Os robôs nunca dormem e mudam o trabalho
Por Higor Maffei Bellini
Num mundo em que a eficiência é cada vez mais medida em velocidade, custo e tempo de atividade, uma empresa chinesa está a dar passos largos para transformar o chão de fábrica, onde os trabalhos são realizados basicamente usando força física, com pouco ou nenhuma utilização de pensamento crítico, dentro de trabalho monótono e repetitivo: a UBTech Robotics.
Com o seu robô humanoide Walker S2, a UBTech apresenta uma das mais audazes apostas da robótica industrial recente, um robô que, literalmente, pode trabalhar sem pausa, graças a um sistema que lhe permite trocar autonomamente a bateria em poucos minutos, sem intervenção humana. Ou seja, o fator humano foi retirado da operação.
Este robô está concebido para tarefas típicas de linha de produção: manipulação, movimentação de peças, montagem, inspeção, repetição constante. A promessa: funcionamento contínuo, 24 horas por dia, sem os limites naturais da força de trabalho humana.
A primeira ameaça real ao trabalho humano?
Ao contrário das revoluções industriais anteriores, como a que trouxe a força do vapor, que traziam máquinas e equipamentos para aumentar a produtividade humana, mas ainda dependiam dos trabalhadores para operar e supervisionar, esta nova vaga pode representar a primeira ameaça concreta e direta ao trabalho humano.
Agora, com robôs como o Walker S2, o ser humano deixa de ser necessário para fazer o trabalho acontecer.

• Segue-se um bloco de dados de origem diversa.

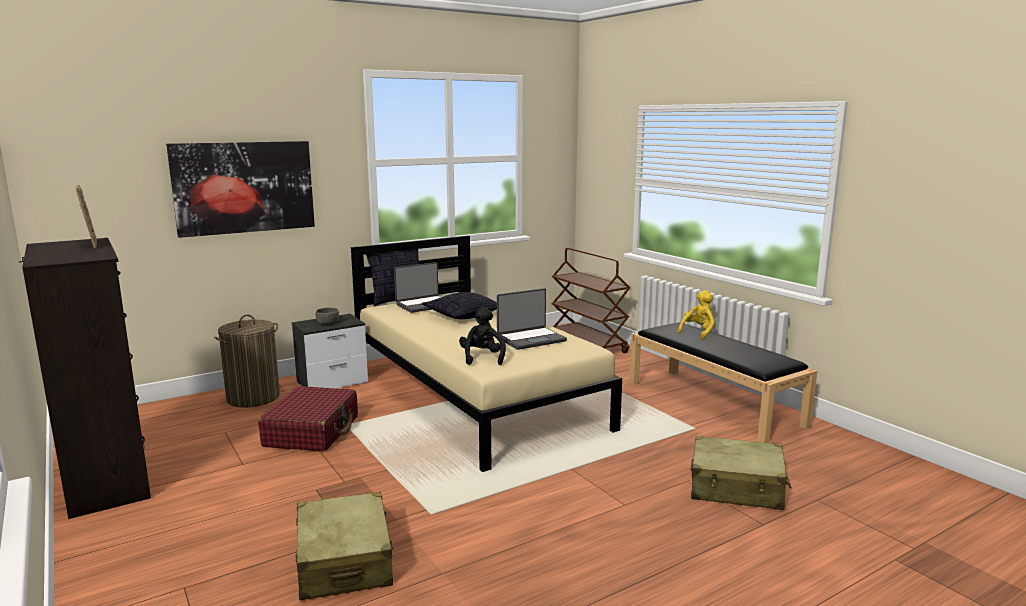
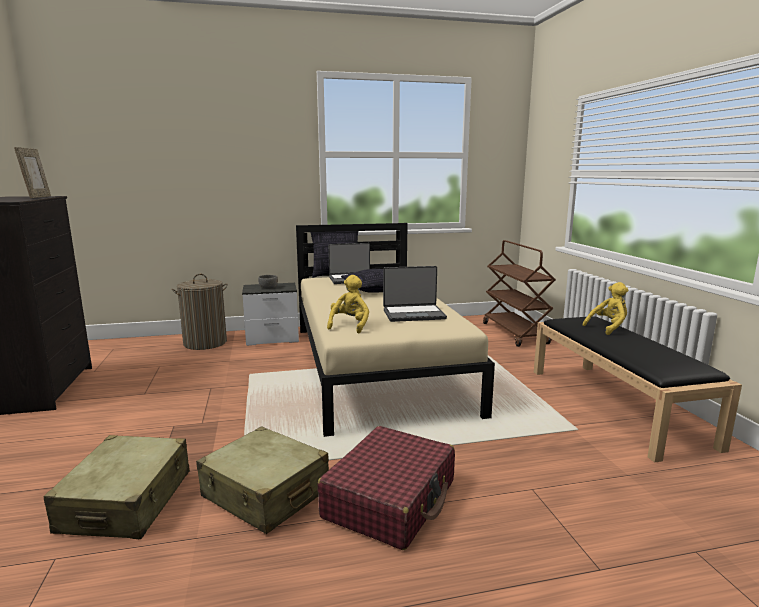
camera: 20 degrees right, 0 degrees up
picture [166,141,315,238] -> none
red suitcase [258,386,358,452] -> red suitcase moved to [317,426,455,550]
black plush toy [459,307,506,365] -> yellow plush toy [327,275,369,333]
beige suitcase [691,436,792,510] -> beige suitcase moved to [196,426,329,534]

A máquina não só executa as tarefas com precisão e repetição contínua, como também gere a sua própria autonomia, tornando-se dispensável o operador humano.

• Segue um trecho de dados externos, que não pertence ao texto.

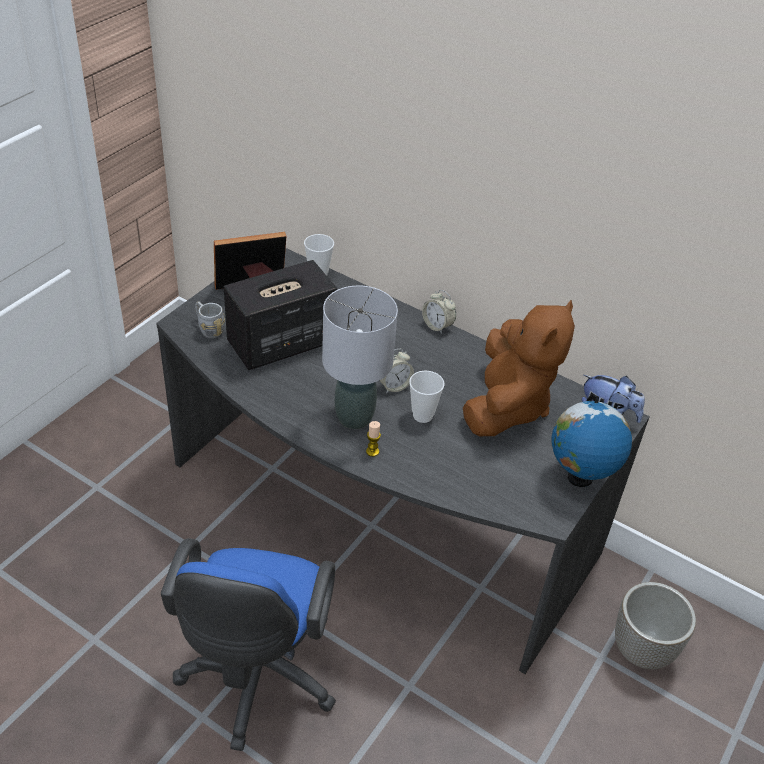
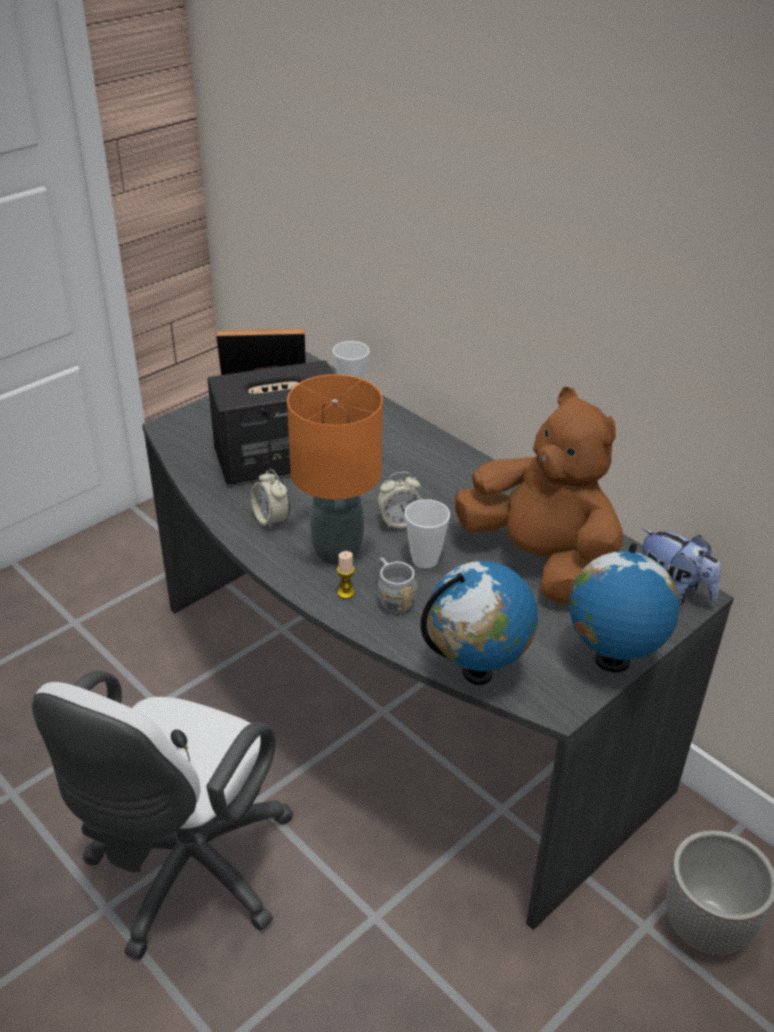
camera: 15 degrees right, 5 degrees down
blue office chair [161,538,336,751] -> white office chair [32,671,294,959]
grey mug [195,302,225,338] -> grey mug moved to [377,558,417,613]
grey table lamp [322,285,398,429] -> orange table lamp [287,374,383,565]
alarm clock [422,290,456,334] -> alarm clock moved to [251,469,290,530]
brown plush toy [463,300,575,436] -> brown plush toy turned 75 degrees counterclockwise [455,387,623,604]
none -> globe [421,561,538,685]

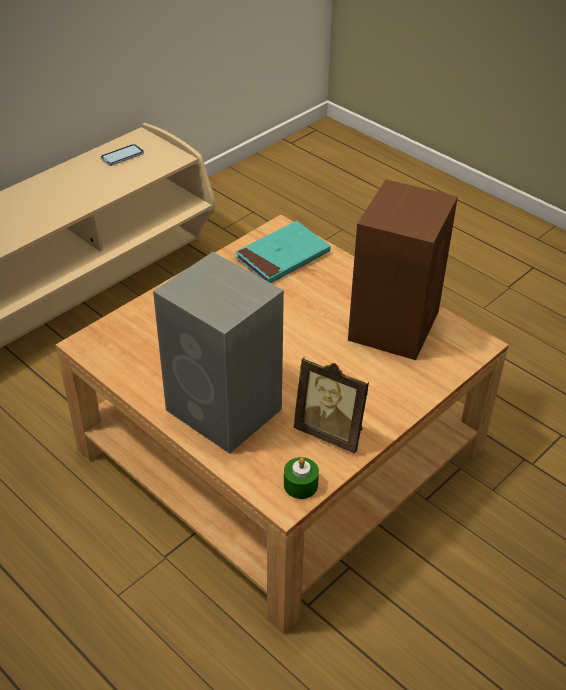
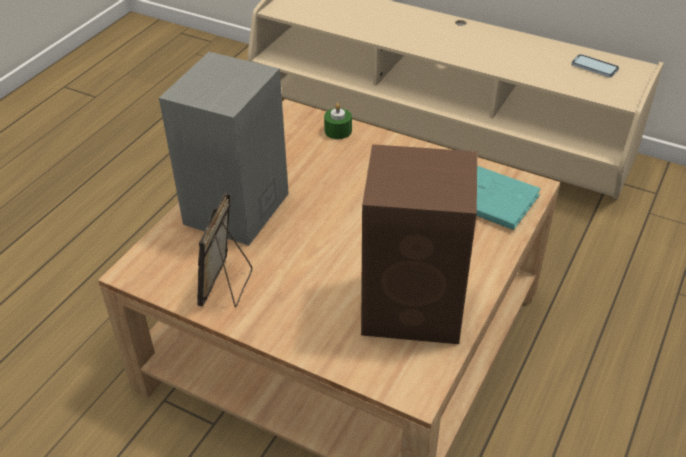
camera: 75 degrees right, 0 degrees up
green candle [284,457,319,499] -> green candle moved to [324,103,352,139]

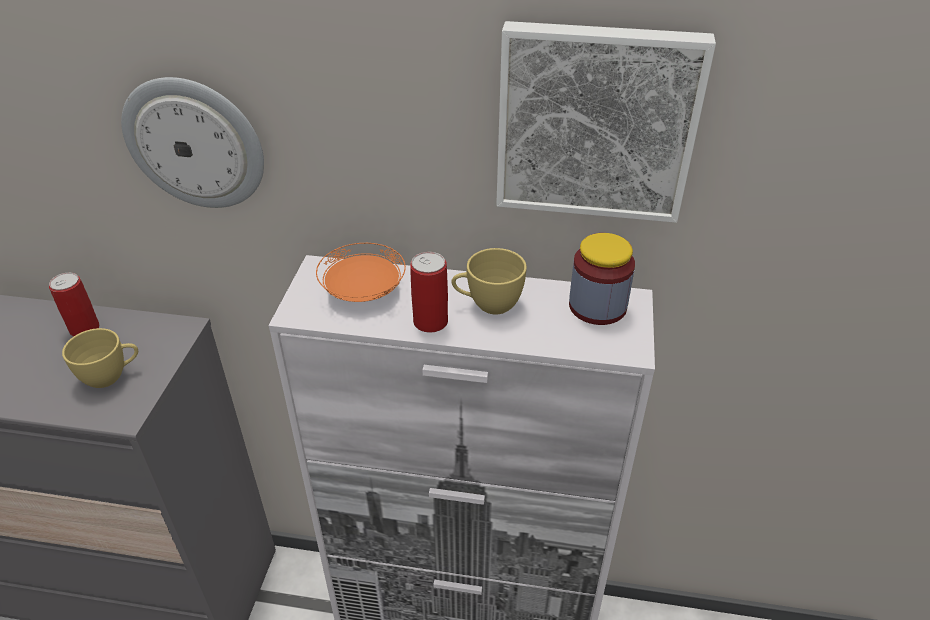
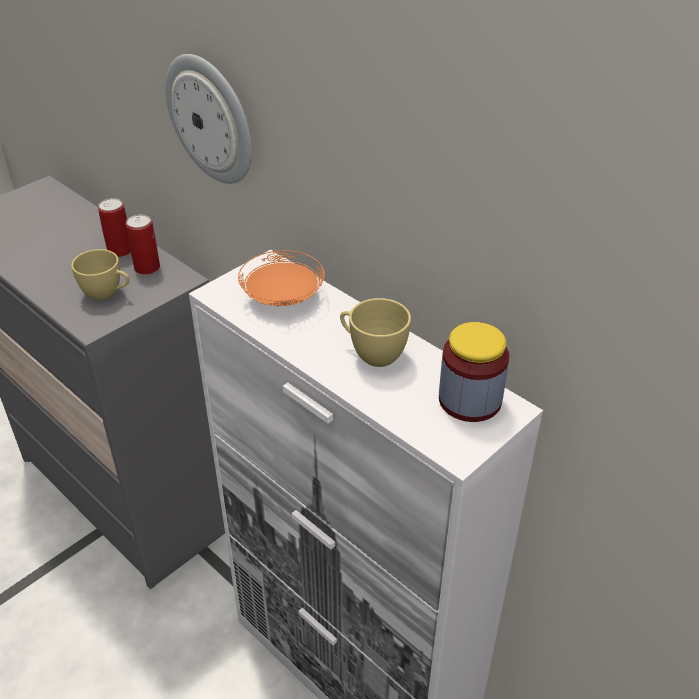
camera: 35 degrees right, 0 degrees up
can [410,252,448,333] -> can moved to [126,215,160,275]
picture [496,21,716,223] -> none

Este passo poderá custar milhares ou até mesmo milhões de empregos, especialmente entre os trabalhadores menos qualificados, que têm apenas a sua força física para trocar por um salário ao fim do mês.
Se o robô pode fazer mais, melhor e sem descanso as tarefas diárias de uma linha de produção, que lugar resta ao operário humano comum, que se cansa, que precisa parar de trabalhar para recuperar as forças física e mental?
O papel do Estado e da sociedade
Esta nova realidade, que chegou mais rápido do que pensava, levanta uma responsabilidade acrescida para os governos: criar mecanismos que reocupem o ser humano com outras formas de trabalho ou contributo social.
Num mundo com robôs humanoides a operar linhas de montagem, carros autónomos a substituir motoristas e inteligências artificiais a tomar decisões sem consulta humana, cada pessoa pode começar a ver o seu papel tradicional na economia a esvanecer-se.
Torna-se urgente refletir: (i) que empregos restarão? (ii) Como se distribui o valor criado por robôs? (Iil) Que formação deve ser promovida? (IV) Como garantir dignidade e ocupação para todos?
Conclusão
A era em que “o robô nunca dorme” já chegou pelo menos na China, mas logo chegará em todos os países com maior ou menor velocidade. A adoção do Walker S2 pela UBTech marca um ponto de viragem: automação total, sem mediação humana.
O impacto não será apenas económico. Será também social, político e existencial.
Esta é a primeira revolução em que o ser humano pode ser realmente tornado irrelevante dentro do sistema produtivo e cabe-nos a todos pensar o que isso significa.
E cuidar para que o ser humano não se torne obsoleto nesse novo mundo, pois, se o fator humano for retirado da equação, estaremos vivendo em um novo lugar, onde tudo precisará ser revisto e aprendido, pois o mundo que conhecemos terá deixado de existir.
Todo esse tempo livre que as máquinas criarão para os humanos, que pode ser utilizado, para acompanhar os esportes, de nada adianta se o humano, não tiver renda, para poder consumir os eventos esportivos.